= The Last Smoker in America =

American musical

The Last Smoker in America is a four-character, one-act musical comedy featuring book and lyrics by Bill Russell and music by Peter Melnick. The Last Smoker in America opened Off-Broadway at the Westside Theatre in 2012, after developmental readings in 2005 at the Rubicon Theatre Company, a workshop production at the New York Musical Theatre Festival in 2009, and having its world premiere at Contemporary American Theatre Company (CATCO), Columbus, Ohio in 2010.

==Production history==

===Development===
The show began its development at the Rubicon Theatre Company in Ventura, California in December 2005. The Last Smoker in America was part of an evening of readings of three one-act musicals by Russell (who had written Side Show) and Melnick, directed by Sheryl Kaller. Following the initial workshops at The Rubicon, two additional readings, produced by Andy Sandberg were presented in New York in the fall of 2006 at the York Theatre and the spring of 2008 at New World Stages.

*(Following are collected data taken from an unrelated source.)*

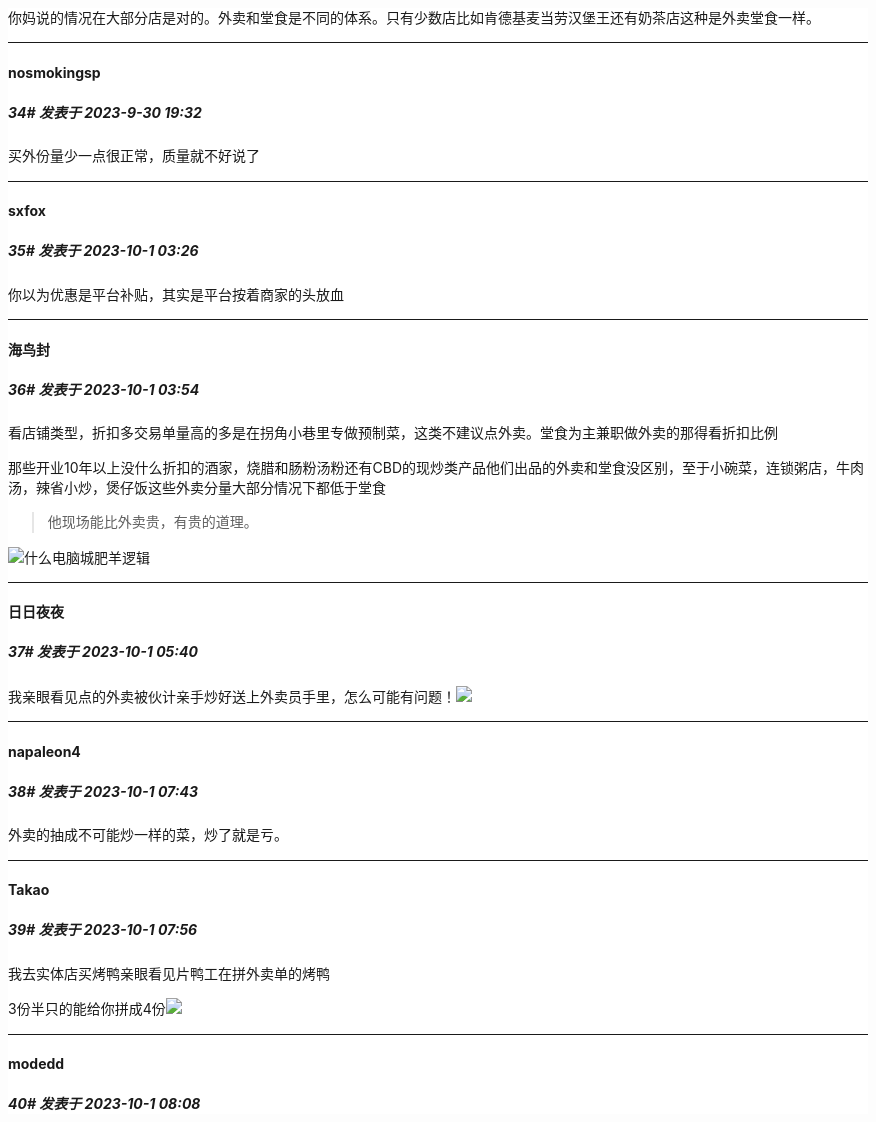 你妈说的情况在大部分店是对的。外卖和堂食是不同的体系。只有少数店比如肯德基麦当劳汉堡王还有奶茶店这种是外卖堂食一样。

*****

####  nosmokingsp  
##### 34#       发表于 2023-9-30 19:32

买外份量少一点很正常，质量就不好说了

*****

####  sxfox  
##### 35#       发表于 2023-10-1 03:26

你以为优惠是平台补贴，其实是平台按着商家的头放血

*****

####  海鸟封  
##### 36#       发表于 2023-10-1 03:54

看店铺类型，折扣多交易单量高的多是在拐角小巷里专做预制菜，这类不建议点外卖。堂食为主兼职做外卖的那得看折扣比例

那些开业10年以上没什么折扣的酒家，烧腊和肠粉汤粉还有CBD的现炒类产品他们出品的外卖和堂食没区别，至于小碗菜，连锁粥店，牛肉汤，辣省小炒，煲仔饭这些外卖分量大部分情况下都低于堂食 <blockquote>他现场能比外卖贵，有贵的道理。</blockquote>
<img src="https://static.saraba1st.com/image/smiley/face2017/067.png" referrerpolicy="no-referrer">什么电脑城肥羊逻辑

*****

####  日日夜夜  
##### 37#       发表于 2023-10-1 05:40

我亲眼看见点的外卖被伙计亲手炒好送上外卖员手里，怎么可能有问题！<img src="https://static.saraba1st.com/image/smiley/face2017/067.png" referrerpolicy="no-referrer">

*****

####  napaleon4  
##### 38#       发表于 2023-10-1 07:43

外卖的抽成不可能炒一样的菜，炒了就是亏。

*****

####  Takao  
##### 39#       发表于 2023-10-1 07:56

我去实体店买烤鸭亲眼看见片鸭工在拼外卖单的烤鸭

3份半只的能给你拼成4份<img src="https://static.saraba1st.com/image/smiley/face2017/003.png" referrerpolicy="no-referrer">

*****

####  modedd  
##### 40#       发表于 2023-10-1 08:08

Following additional readings, The Last Smoker in America received a workshop production as a part of The New York Musical Theatre Festival (NYMF) in October 2009. The NYMF production sold out and received an extension of one month prior to its first performance.

The Last Smoker in America scheduled its pre-New York engagement at Contemporary American Theatre Company (CATCO) in Columbus, Ohio for the fall of 2010. This production was co-produced by CATCO and Sandberg. In anticipation of the Ohio run, an industry reading was held in May 2010. Following the reading, it was announced that producer Andy Sandberg, who had co-directed the reading, would assume sole directorial duties of the production as well.

The Last Smoker in America began preview performances on September 29, 2010 at the Vern Riffe Center in Columbus, Ohio. The official opening was on October 6, 2010. Due to strong sales and positive reviews, the show added additional performances to its run. The final performance of the CATCO run was held on October 24, 2010.

=== Cast history ===
- CATCO (World Premiere Cast)
- Katy Blake – Pam
- John Bolton – Ernie
- Natalie Venetia Belcon – Phyllis
- Teddy Toye – Jimmy

- NYMF (Workshop Cast)
- Felicia Finley – Pam
- Marcus Neville – Ernie
- Natalie Venetia Belcon – Phyllis
- Alex Wyse – Jimmy
- Alice Ripley – Voice of ASPHYXIA

=== Reading casts ===
- 2010 Industry Reading – Adinah Alexander (Pam), John Bolton (Ernie), Natalie Venetia Belcon (Phyllis), Paul Iacono (Jimmy), Christina Bianco (Voice of ASPHYXIA)
- 2008 Reading – Rachel de Benedet (Pam), Malcolm Gets (Ernie), Natalie Venetia Belcon (Phyllis), Paul Iacono (Jimmy)
- 2006 Reading – York Theatre Company Rachel de Benedet (Joyce), David McDonald (Ernie), Francesca Harper (Phyllis), Paul Iacono (Jimmy)
- 2005 Reading – Rubicon Theatre Company Alice Ripley, David McDonald, Julie Dixon Jackson and Nick Cearley.

=== Off-Broadway ===
On June 11, 2012 full cast and creative team for the production was announced. The show opened Off-Broadway at The Westside Theatre on July 11, 2012 (previews) and officially on August 2, 2012. The cast includes Farah Alvin, Natalie Venetia Belcon, John Bolton, and Jake Boyd. Again directed by Sandberg, the production features choreography by AC Ciulla. Other members of the creative team include Fred Lassen (music supervision), Charles Corcoran (sets), Michael McDonald (costumes), Jeff Croiter and Grant Yeager (lights) and Bart Fasbender (sound). The show closed on September 1, 2012.

== Synopsis ==
In a world where smoking has recently been outlawed and the penalties are growing stricter by the minute, Pam is having an impossible time trying to quit. Her husband Ernie dreams of being a rock star and relentlessly practices his guitar in the basement, while their videogame-addicted son Jimmy listens to so much rap music he thinks he's black. As if Pam isn't pushed to the edge of reason already, her nosy, anti-smoking zealot neighbor Phyllis is on a mission to catch transgressors mid-puff. Will Pam kick the habit or fight for her right to light up?